Uginając się pod ciężarem długów i żądań wierzycieli, rząd w Atenach zdecydował się na prywatyzację wielu obiektów historycznych.
Są wśród nich dwie perły antycznej kultury, co nie wszystkim się podoba. Cieszące się wielkim prestiżem i stojące na straży greckich zabytków władze konserwatorskie wydały już zgodę na wydzierżawienie prywatnym firmom dwu znanych budowli starożytnych Aten. Pierwszą z nich jest Stoa Attalosa, gdzie mieści się Muzeum Agory. Drugim jest odeon Heroda Attyka.
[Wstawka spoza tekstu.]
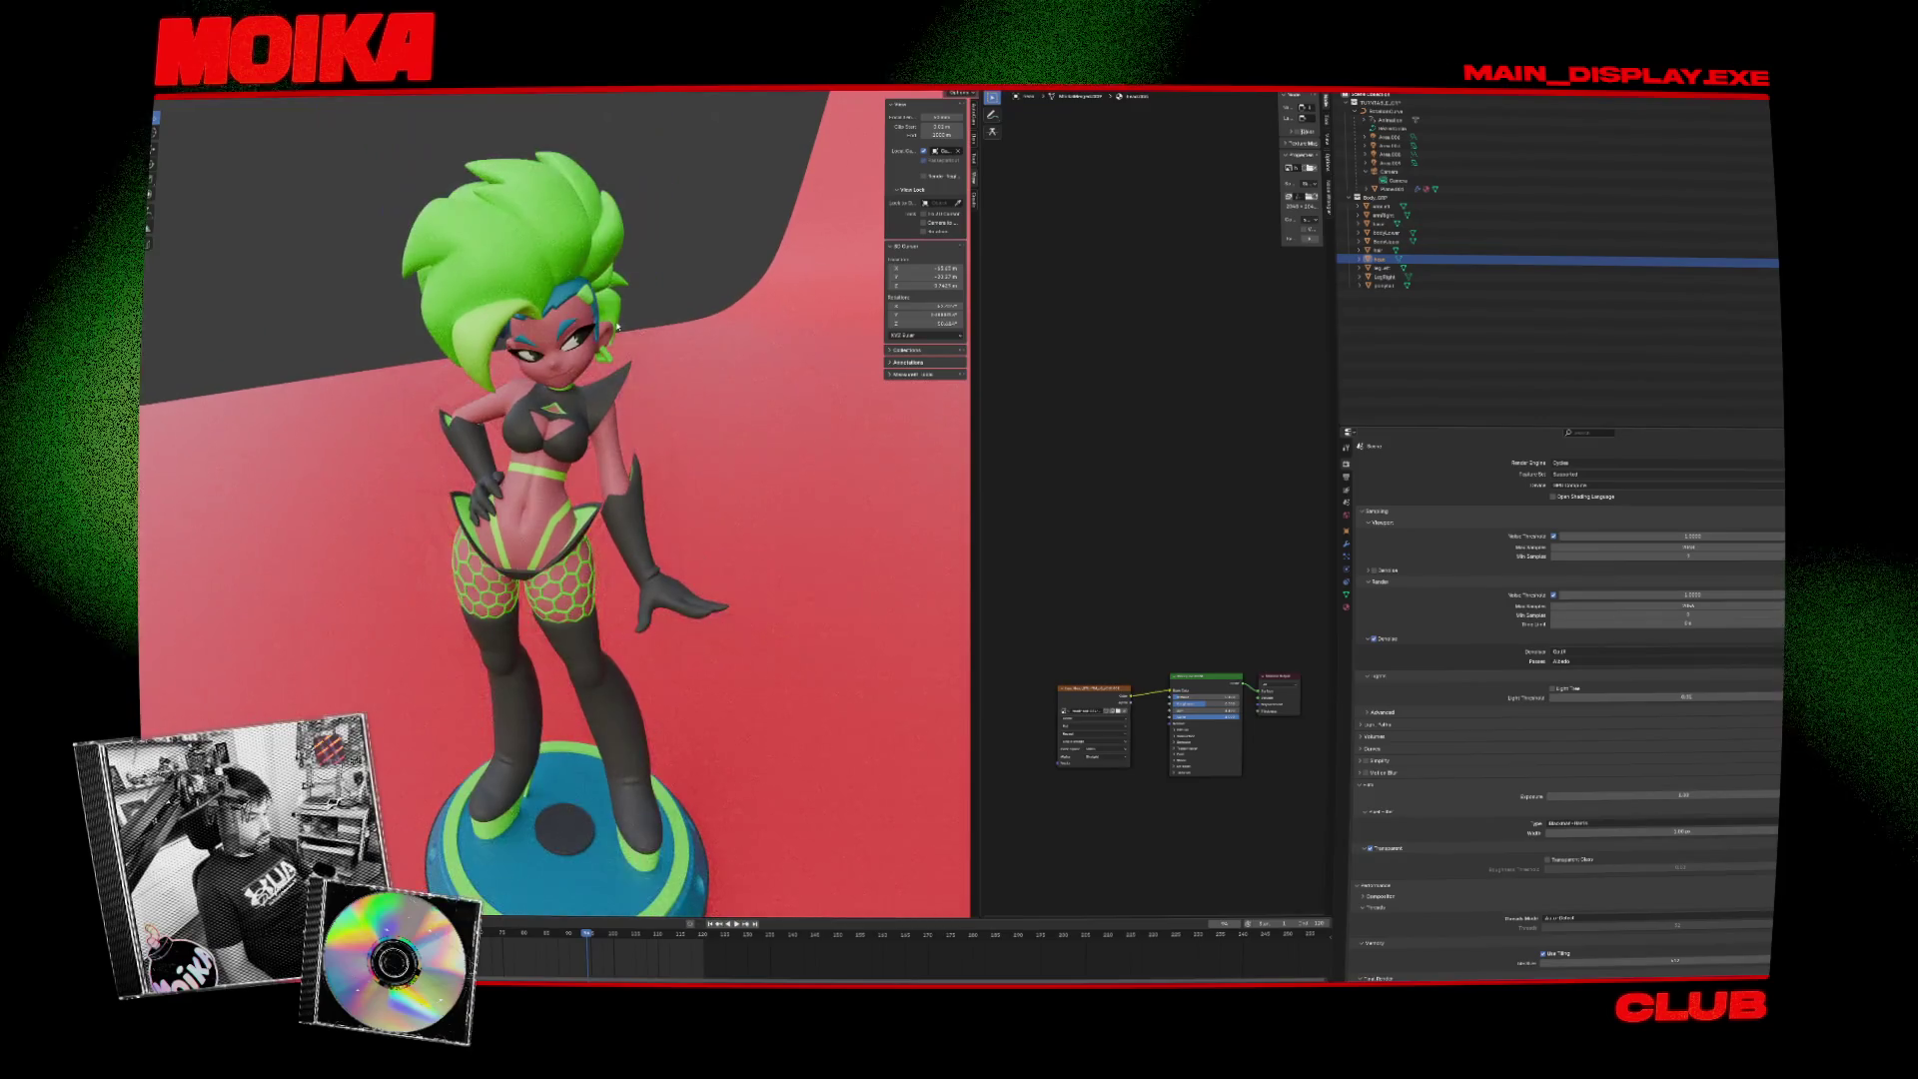
mouse_move(616, 326)
left_mouse_down()
mouse_move(602, 366)
mouse_move(608, 342)
mouse_move(699, 353)
left_mouse_up()
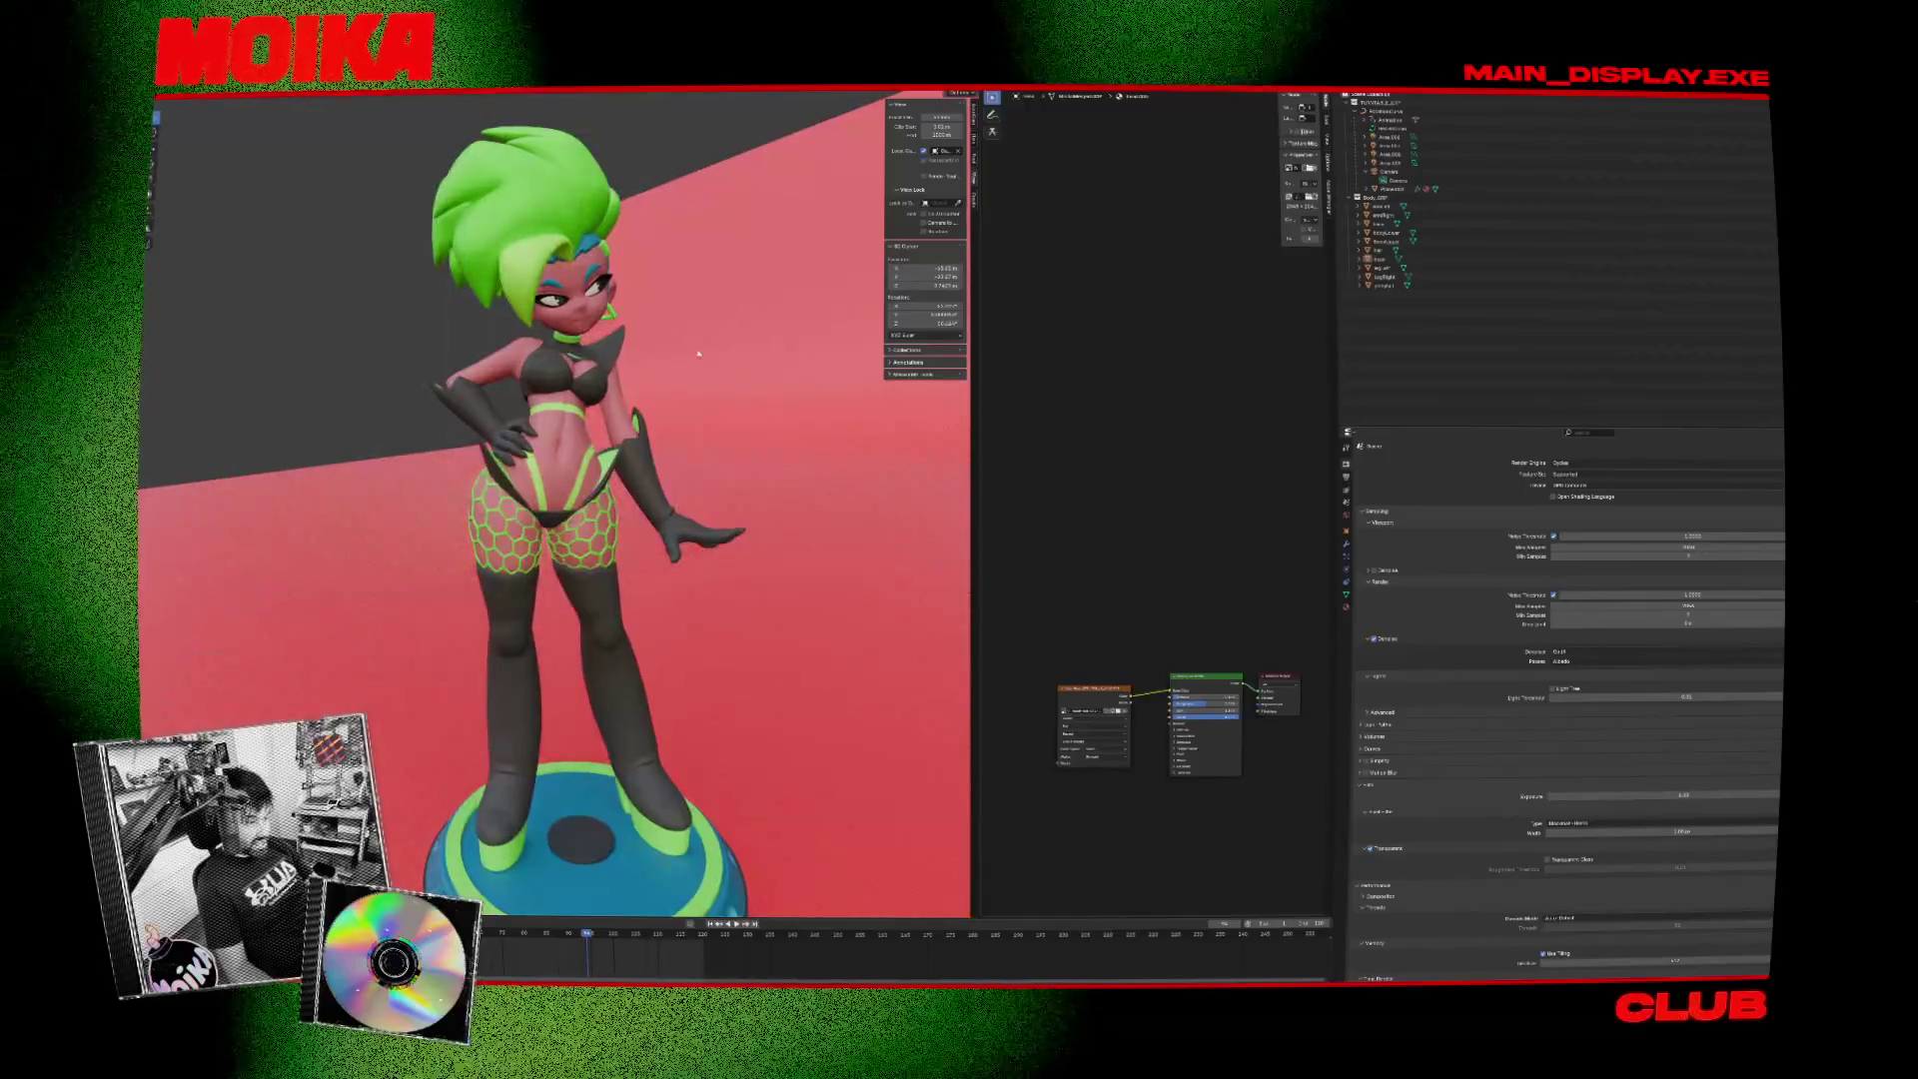
scroll(721, 399, "down", 3)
Oba zabytki pochodzą z II wieku naszej ery i ich wartość jest niemożliwa do wycenienia.
Wiele innych zabytków jest jednak do nabycia, np. budynki w dzielnicy Plaka u podnóża Akropolu.
Zdaniem krytyków rządu niedawna decyzja świadczy o ostatecznym upokorzeniu narodu, który w ostatnich latach został pozbawiony znacznej części dochodów i perspektyw na przyszłość. Stąd też protesty na ulicach Aten przed kilkoma dniami przeciwko wyprzedawaniu greckich klejnotów.
Tym bardziej że jeszcze nie tak dawno nikomu by takie pomysły do głowy nie przyszły. Urząd konserwatorski odrzucał propozycje komercyjnego wykorzystania Stoi Attalosa oraz odeonu Heroda Attyka nawet do takich celów jak pokazy mody Calvina Kleina.